# Confidence Intervals

Let's start with the notion of a [z-table](http://z-table.com).

In [3]:
import numpy as np
from scipy import stats
import random
from matplotlib import pyplot as plt
%matplotlib inline

Because sample statistics are imperfect representations of the true population values, it is often appropriate to state these estimates with **confidence intervals**.

Suppose I weigh a sample of 50 jellybeans from a population of 10000 and find the average weight to be 1.25 grams. Can I take this figure to be a good estimate of the average weight over the whole *population* of jelly beans?

In a word, yes. (What else do I have to go on!?) But what I want now is a more or less precise way of indicating that this figure, though likely close to the real population mean, is inexact.

Natural idea: I'll say I'm confident that the real population value lies in some neighborhood or *interval* around the figure I obtained for my sample.

Notice that:

- The larger my sample, the more confident I may be about the sample's representativeness for the whole population;
- The larger I make the interval, the more confident I may be about the true population value falling within it.

## Interpretation

Here's another example: Suppose our Indian correspondent (or David Attenborough) takes several hundred measurements of parrot beak lengths in the Ganges river basin and calculates (correctly!) an average beak length of 9cm. He reports this measure by saying that the 90%-confidence interval is (8.6, 9.4).

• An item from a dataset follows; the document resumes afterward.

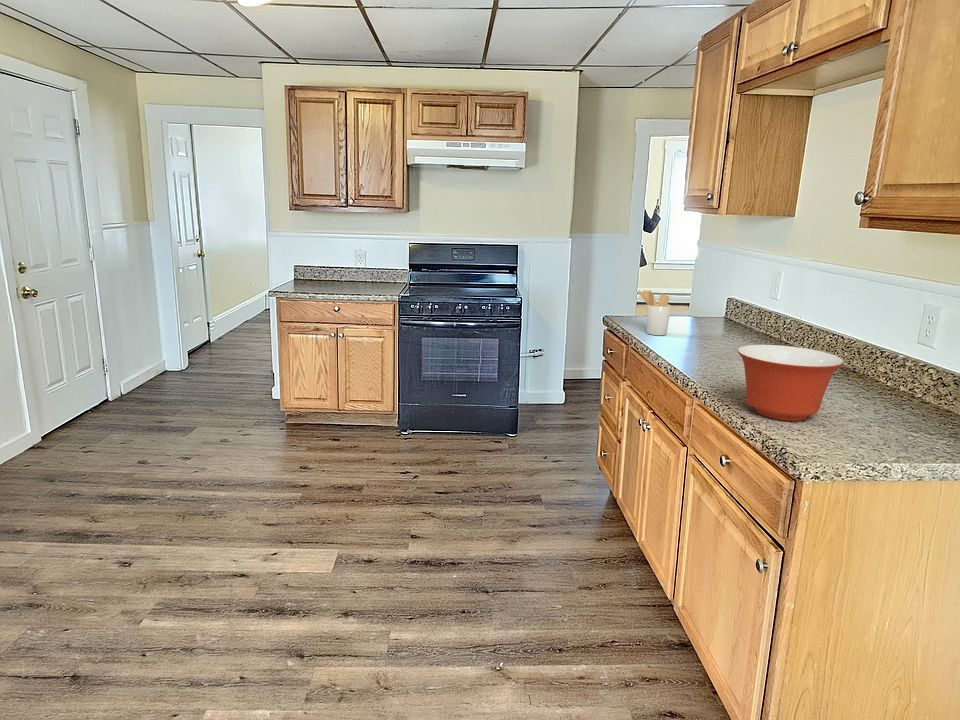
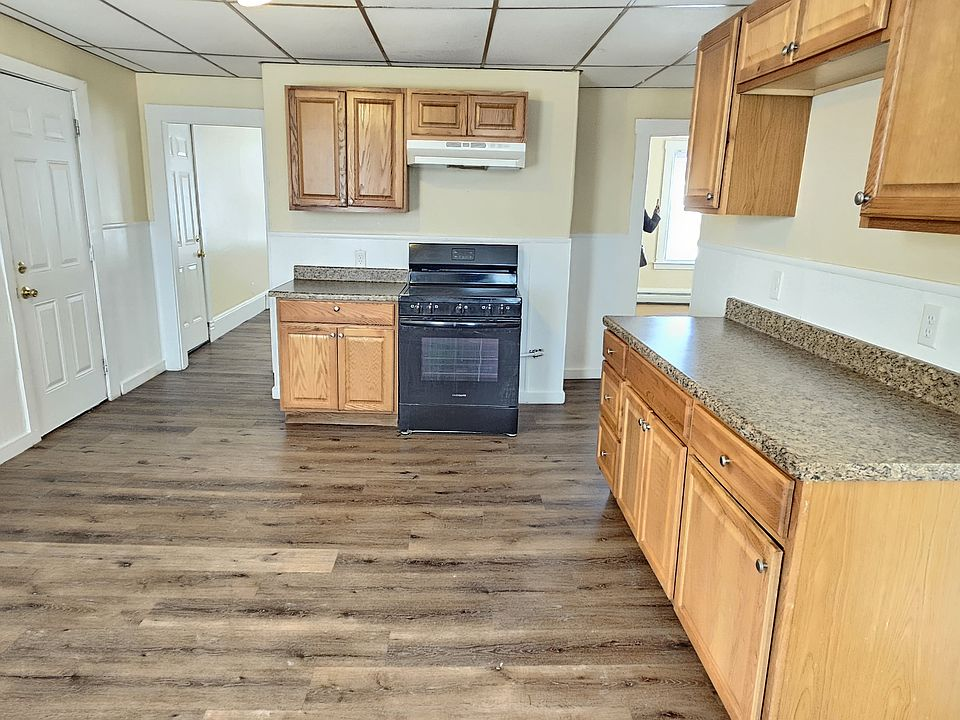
- utensil holder [637,289,672,336]
- mixing bowl [736,344,845,422]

This does NOT mean that the true population mean beak length has a 90% chance of being somewhere between 8.6cm and 9.4cm. After all, the true mean either falls in that range or it doesn't. The notion of probability *here* doesn't seem to make much sense. Rather, what our correspondent means is that, if we were to conduct the same measuring experiment many times, constructing intervals in the same way, we should expect 90% of those intervals to contain the true population mean.

## Construction

OK: So how do we construct these intervals?

The confidence interval we construct will depend on the statistics of our sample. It will depend in particular on (i) our sample mean and (ii) our sample size.

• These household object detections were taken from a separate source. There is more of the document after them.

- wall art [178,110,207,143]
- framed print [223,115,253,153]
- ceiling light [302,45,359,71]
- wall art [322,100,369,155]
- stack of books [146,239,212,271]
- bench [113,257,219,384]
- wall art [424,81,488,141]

It will also depend on the underlying distribution of our data. If our data are **normally** distributed, then we can proceed as follows:

Naturally, the confidence interval will be centered on our sample mean. To construct the endpoints we step out from the center with a step size equal to the standard error, $\large\frac{\sigma}{\sqrt{n}}$. The number of steps we take is determined by which level of confidence we want attached to our interval: In particular, we take $z$-many steps, where $z$ is the (two-tailed) z-score that corresponds to our chosen level of confidence.

If our data are **not** normally distributed, then there are several strategies we might try, some of which ultimately depend on some connection to the normal distribution, like a strategy that appeals to the Central Limit Theorem.

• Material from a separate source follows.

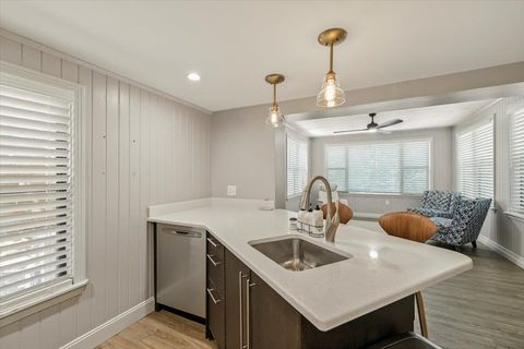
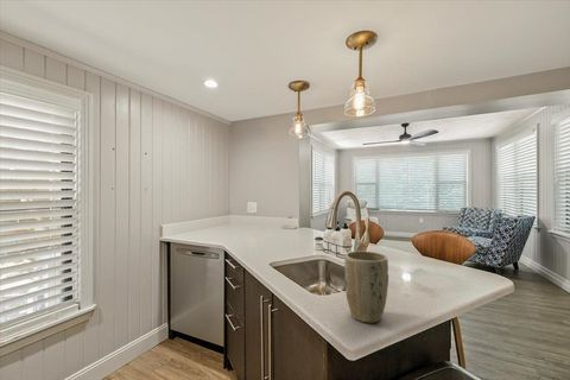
+ plant pot [343,251,390,324]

## CIs for Normally Distributed Data

Let's look at an example with data we assume to be normally distributed:

In [4]:
# A normally distributed variable with a
# population size of 1000

pop = list(stats.norm.rvs(size=1000))

In [5]:
# Let's calculate the population mean.

np.mean(pop)

-0.05201553609818728

In [6]:
# And the population standard deviation.

pop_std = np.std(pop)
pop_std

1.0010467955674887

Let's say we take a sample of ten from our population, and that we want an 80%-confidence interval for our estimate of the population mean. The z-score that corresponds to an 80%-confidence interval is:

In [7]:
z = stats.norm.ppf(0.9)
#Why do we want 0.9 here?
z

1.2815515655446004

In [8]:
sample = random.sample(pop, 10)
np.mean(sample)

0.04617261537562265

In [9]:
pop_std / np.sqrt(10) * z

0.40568641527025534

## CIs for Non-Normally Distributed Data

One of the most commonly used strategies for dealing with non-normally distributed data is to find a way to reduce the problem to one that involves normally distributed data!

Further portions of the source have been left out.